Takako Gokan se encontraba a más de dos kilómetros del epicentro de la explosión, pero a pesar de la distancia, la honda expansiva la desplazó ocho metros y le fracturó una pierna. «Es muy difícil de explicar cómo es. Todo se iluminó de manera fugaz y repentina. Nunca había escuchado ese ruido. Fue un estruendo enorme y a la vez se desencadenó una fuerza descomunal. La gente murió al momento. No tuvo tiempo de reaccionar. Sus cadáveres presentaban posturas extrañas. Al levantarme, ya tenía el pelo hacia arriba y la piel se me estiraba y caía del cuerpo como si fuera chicle». Takako Gokan se salvó porque un soldado la protegió con su cuerpo (a costa de su vida) y evitó que la aplastaran los restos del edificio. Salió de los escombros como pudo. «En el instante del resplandor, sentí como si miles de agujas me traspasaran el cuerpo a la vez. Me quemó tanto que no podía reconocer mi rostro. Ni siquiera sabía quién era».
Secuelas irreparables
Takako Gokan hoy vive en Benalmádena con su hija y su nieta. En el cuerpo todavía le quedan docenas de cicatrices: «Al caer la bomba, la piel se me caía como si fuera un trapo o chicle. Tengo cicatrices de esas quemaduras por todo el cuerpo, aunque no se noten ya tanto. Esas lesiones se han curado, aunque ahora la piel se vea plegada. No he sufrido los efectos de la radioactividad, aunque se me ha caído el pelo. Durante cinco años después de Hiroshima padecí anemia. Pero como me fui a vivir con mi tío, él me cuidaba, me traía la comida y me llevaba al médico y se me fue pasando», reconoce. Takako Gokan cuenta también cómo el calor de la explosión le pegó el dedo corazón e índice de la mano derecha. «Una tía me los separó cortándolos y después, usando unas plantas naturales como remedio, me ayudó a curarlos. La pierna, como todavía era joven, se me fue curando con reposo sin dificultad». Takako Gokan todavía recuerda cómo escapó de las ruinas de su escuela, cómo huyó desorientada entre docenas de personas que caminaban en silencio, desorientadas, la mayoría de ellas heridas.

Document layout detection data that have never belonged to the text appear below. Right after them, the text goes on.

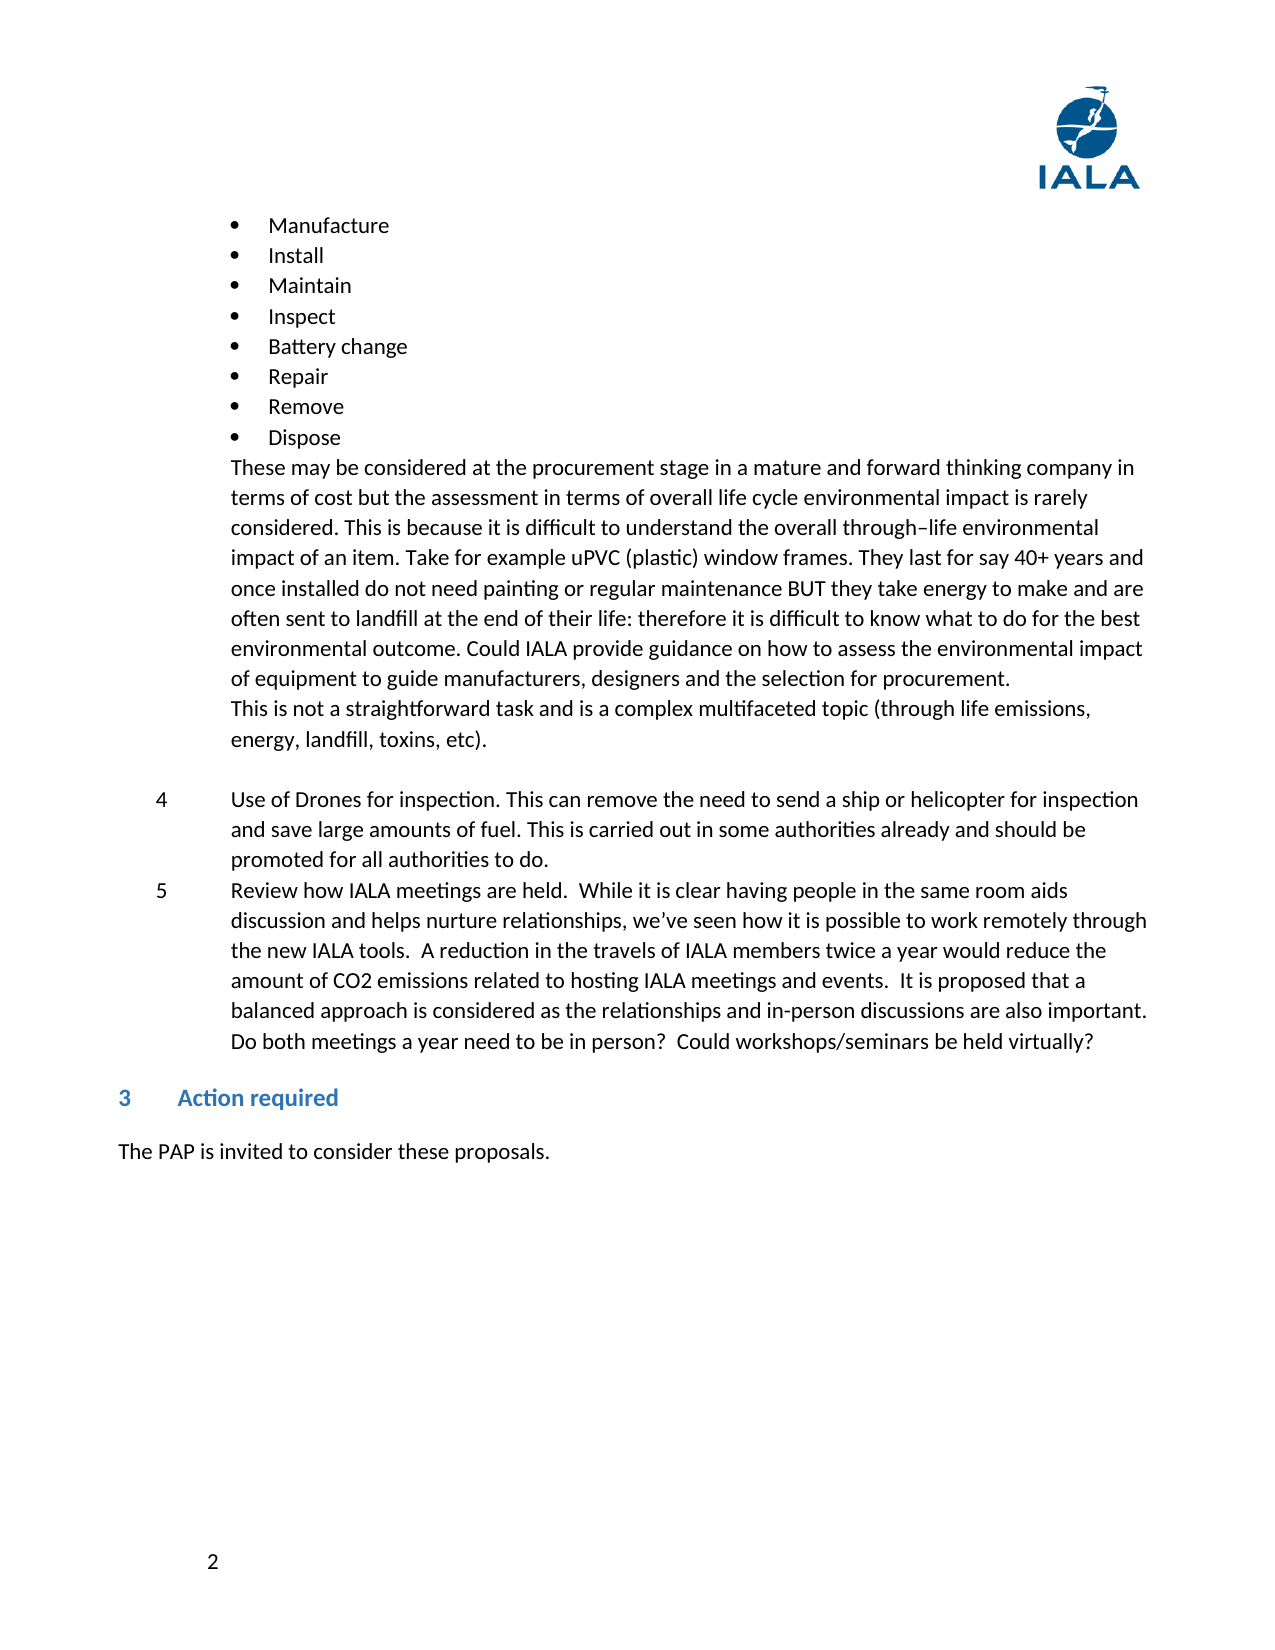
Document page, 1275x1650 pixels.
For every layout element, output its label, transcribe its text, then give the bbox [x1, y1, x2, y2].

list These may be considered at the procurement stage in a mature and forward thinking company in terms of cost but the assessment in terms of overall life cycle environmental impact is rarely considered. This is because it is difficult to understand the overall through–life environmental impact of an item. Take for example uPVC (plastic) window frames. They last for say 40+ years and once installed do not need painting or regular maintenance BUT they take energy to make and are often sent to landfill at the end of their life: therefore it is difficult to know what to do for the best environmental outcome. Could IALA provide guidance on how to assess the environmental impact of equipment to guide manufacturers, designers and the selection for procurement. [231, 453, 1157, 692]
list Battery change [231, 332, 1157, 360]
list Maintain [231, 272, 1157, 299]
list Dispose [231, 423, 1157, 451]
text The PAP is invited to consider these proposals. [118, 1137, 1157, 1166]
list Repair [231, 362, 1157, 390]
list Inspect [231, 302, 1157, 330]
list This is not a straightforward task and is a complex multifaceted topic (through life emissions, energy, landfill, toxins, etc). [231, 694, 1157, 753]
list Remove [231, 392, 1157, 420]
list Review how IALA meetings are held. While it is clear having people in the same room aids discussion and helps nurture relationships, we’ve seen how it is possible to work remotely through the new IALA tools. A reduction in the travels of IALA members twice a year would reduce the amount of CO2 emissions related to hosting IALA meetings and events. It is proposed that a balanced approach is considered as the relationships and in-person discussions are also important. Do both meetings a year need to be in person? Could workshops/seminars be held virtually? [156, 876, 1157, 1055]
subtitle Action required [118, 1082, 1157, 1112]
list Use of Drones for inspection. This can remove the need to send a ship or helicopter for inspection and save large amounts of fuel. This is carried out in some authorities already and should be promoted for all authorities to do. [156, 785, 1157, 873]
list Manufacture [231, 211, 1157, 239]
picture [1016, 75, 1157, 212]
list Install [231, 241, 1157, 269]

Nadie se reconocía, describe, debido a las quemaduras que presentaban sus rostros, a la suciedad y el polvo que se había levantado. Hubo un momento en que ya no pudo avanzar más y se derrumbó. Un profesor de su escuela la reconoció, la cogió y la llevó a hombros hasta un centro improvisado para heridos. Años más tarde, este mismo hombre sería quien le diría que el soldado que la protegió de los cascotes del colegio había muerto por protegerla. Cuando llegó a un centro improvisado para heridos, comenzó el siguiente calvario: En Hiroshima no habían sobrevivido los médicos ni enfermeras y tampoco contaban con medicinas o algún tipo de asistencia sanitaria. Todo a su alrededor era un paisaje de destrucción, dolor, soledad y muerte. «Estaba con el resto de los heridos que habían sobrevivido a la explosión. Recuerdo que la mayoría de nosotros teníamos las caras negras. Ahí la gente se estaba muriendo sin más, sin ninguna clase de atención. Miraba a mi alrededor y nadie les ayudaba. Solo veía personas agonizando, con las caras abrasadas y llenas de ampollas. Las heridas enseguida comenzaron a llenársenos de bichos porque la carne de los cuerpos comenzó enseguida a pudrirse», describe. Takako Gokan tardó un tiempo en salir al exterior y en ver cómo había quedado Hiroshima después del ataque: «No había nada. Todavía rezo para que no vuelva a ocurrir nada parecido. Mi deseo, y lo que deseo transmitir, es que se haga la paz».
Pero eso no fue todo. Los supervivientes de Hiroshima y Nagasaki han sufrido la discriminación en su propio país por salvar la vida. No se les veía con buenos ojos. El recelo a las enfermedades que desarrollaban y el miedo a que fueran contagiosos los condenó a la marginación durante los siguientes años. Takako Gokan reconoce que ha recibido en numerosas ocasiones insultos verbales y menosprecios, aunque reconoce haber estado por encima de todas esas mezquindades y haberse mantenido firme sin rendirse ni ceder jamás ante el dolor.